Collected data entries:

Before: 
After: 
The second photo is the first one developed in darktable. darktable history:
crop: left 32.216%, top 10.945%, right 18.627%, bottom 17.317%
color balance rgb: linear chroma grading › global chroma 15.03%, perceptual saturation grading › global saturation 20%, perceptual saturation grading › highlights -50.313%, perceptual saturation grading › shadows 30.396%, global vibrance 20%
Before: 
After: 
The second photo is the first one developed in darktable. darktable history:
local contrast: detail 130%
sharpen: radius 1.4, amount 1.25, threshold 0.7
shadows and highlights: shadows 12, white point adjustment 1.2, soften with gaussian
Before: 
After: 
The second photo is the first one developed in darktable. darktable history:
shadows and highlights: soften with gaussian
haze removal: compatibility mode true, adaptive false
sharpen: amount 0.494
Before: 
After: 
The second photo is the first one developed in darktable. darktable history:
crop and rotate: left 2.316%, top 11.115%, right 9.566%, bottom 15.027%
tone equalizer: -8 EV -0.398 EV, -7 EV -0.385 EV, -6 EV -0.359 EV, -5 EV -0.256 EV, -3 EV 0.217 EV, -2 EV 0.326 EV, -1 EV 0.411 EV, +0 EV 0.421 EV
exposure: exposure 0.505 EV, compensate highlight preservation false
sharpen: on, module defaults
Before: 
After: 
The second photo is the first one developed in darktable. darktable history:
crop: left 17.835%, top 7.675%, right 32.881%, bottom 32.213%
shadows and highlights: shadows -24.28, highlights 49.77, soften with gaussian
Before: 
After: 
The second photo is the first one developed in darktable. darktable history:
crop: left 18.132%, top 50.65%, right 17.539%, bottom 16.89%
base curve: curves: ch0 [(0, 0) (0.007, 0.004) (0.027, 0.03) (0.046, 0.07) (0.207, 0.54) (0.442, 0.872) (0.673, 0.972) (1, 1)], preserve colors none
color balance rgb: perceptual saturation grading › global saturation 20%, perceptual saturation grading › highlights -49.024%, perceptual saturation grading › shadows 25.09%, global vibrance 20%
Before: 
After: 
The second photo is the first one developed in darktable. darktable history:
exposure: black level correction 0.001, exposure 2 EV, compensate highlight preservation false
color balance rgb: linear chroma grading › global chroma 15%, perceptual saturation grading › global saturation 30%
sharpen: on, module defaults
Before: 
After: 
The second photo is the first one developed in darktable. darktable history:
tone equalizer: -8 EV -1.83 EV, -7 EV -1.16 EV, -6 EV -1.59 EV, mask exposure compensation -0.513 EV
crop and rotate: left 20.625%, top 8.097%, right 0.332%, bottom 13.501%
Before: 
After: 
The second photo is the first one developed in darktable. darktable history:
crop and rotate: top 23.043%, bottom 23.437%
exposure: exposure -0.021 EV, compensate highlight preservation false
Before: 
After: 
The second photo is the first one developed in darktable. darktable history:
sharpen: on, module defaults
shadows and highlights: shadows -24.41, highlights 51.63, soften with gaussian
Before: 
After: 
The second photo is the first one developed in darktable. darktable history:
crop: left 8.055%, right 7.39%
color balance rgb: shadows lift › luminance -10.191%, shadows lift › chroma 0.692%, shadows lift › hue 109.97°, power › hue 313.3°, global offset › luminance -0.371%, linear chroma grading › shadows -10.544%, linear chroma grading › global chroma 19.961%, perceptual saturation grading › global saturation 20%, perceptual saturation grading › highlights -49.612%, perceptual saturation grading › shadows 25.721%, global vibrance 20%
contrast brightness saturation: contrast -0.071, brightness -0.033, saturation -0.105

> _WRITTEN TASK_
Convert every line of the items above into one numbered list, omitting any blank lines.

> _WRITTEN RESPONSE_
1. Before: 
2. After: 
3. The second photo is the first one developed in darktable. darktable history:
4. crop: left 32.216%, top 10.945%, right 18.627%, bottom 17.317%
5. color balance rgb: linear chroma grading › global chroma 15.03%, perceptual saturation grading › global saturation 20%, perceptual saturation grading › highlights -50.313%, perceptual saturation grading › shadows 30.396%, global vibrance 20%
6. Before: 
7. After: 
8. The second photo is the first one developed in darktable. darktable history:
9. local contrast: detail 130%
10. sharpen: radius 1.4, amount 1.25, threshold 0.7
11. shadows and highlights: shadows 12, white point adjustment 1.2, soften with gaussian
12. Before: 
13. After: 
14. The second photo is the first one developed in darktable. darktable history:
15. shadows and highlights: soften with gaussian
16. haze removal: compatibility mode true, adaptive false
17. sharpen: amount 0.494
18. Before: 
19. After: 
20. The second photo is the first one developed in darktable. darktable history:
21. crop and rotate: left 2.316%, top 11.115%, right 9.566%, bottom 15.027%
22. tone equalizer: -8 EV -0.398 EV, -7 EV -0.385 EV, -6 EV -0.359 EV, -5 EV -0.256 EV, -3 EV 0.217 EV, -2 EV 0.326 EV, -1 EV 0.411 EV, +0 EV 0.421 EV
23. exposure: exposure 0.505 EV, compensate highlight preservation false
24. sharpen: on, module defaults
25. Before: 
26. After: 
27. The second photo is the first one developed in darktable. darktable history:
28. crop: left 17.835%, top 7.675%, right 32.881%, bottom 32.213%
29. shadows and highlights: shadows -24.28, highlights 49.77, soften with gaussian
30. Before: 
31. After: 
32. The second photo is the first one developed in darktable. darktable history:
33. crop: left 18.132%, top 50.65%, right 17.539%, bottom 16.89%
34. base curve: curves: ch0 [(0, 0) (0.007, 0.004) (0.027, 0.03) (0.046, 0.07) (0.207, 0.54) (0.442, 0.872) (0.673, 0.972) (1, 1)], preserve colors none
35. color balance rgb: perceptual saturation grading › global saturation 20%, perceptual saturation grading › highlights -49.024%, perceptual saturation grading › shadows 25.09%, global vibrance 20%
36. Before: 
37. After: 
38. The second photo is the first one developed in darktable. darktable history:
39. exposure: black level correction 0.001, exposure 2 EV, compensate highlight preservation false
40. color balance rgb: linear chroma grading › global chroma 15%, perceptual saturation grading › global saturation 30%
41. sharpen: on, module defaults
42. Before: 
43. After: 
44. The second photo is the first one developed in darktable. darktable history:
45. tone equalizer: -8 EV -1.83 EV, -7 EV -1.16 EV, -6 EV -1.59 EV, mask exposure compensation -0.513 EV
46. crop and rotate: left 20.625%, top 8.097%, right 0.332%, bottom 13.501%
47. Before: 
48. After: 
49. The second photo is the first one developed in darktable. darktable history:
50. crop and rotate: top 23.043%, bottom 23.437%
51. exposure: exposure -0.021 EV, compensate highlight preservation false
52. Before: 
53. After: 
54. The second photo is the first one developed in darktable. darktable history:
55. sharpen: on, module defaults
56. shadows and highlights: shadows -24.41, highlights 51.63, soften with gaussian
57. Before: 
58. After: 
59. The second photo is the first one developed in darktable. darktable history:
60. crop: left 8.055%, right 7.39%
61. color balance rgb: shadows lift › luminance -10.191%, shadows lift › chroma 0.692%, shadows lift › hue 109.97°, power › hue 313.3°, global offset › luminance -0.371%, linear chroma grading › shadows -10.544%, linear chroma grading › global chroma 19.961%, perceptual saturation grading › global saturation 20%, perceptual saturation grading › highlights -49.612%, perceptual saturation grading › shadows 25.721%, global vibrance 20%
62. contrast brightness saturation: contrast -0.071, brightness -0.033, saturation -0.105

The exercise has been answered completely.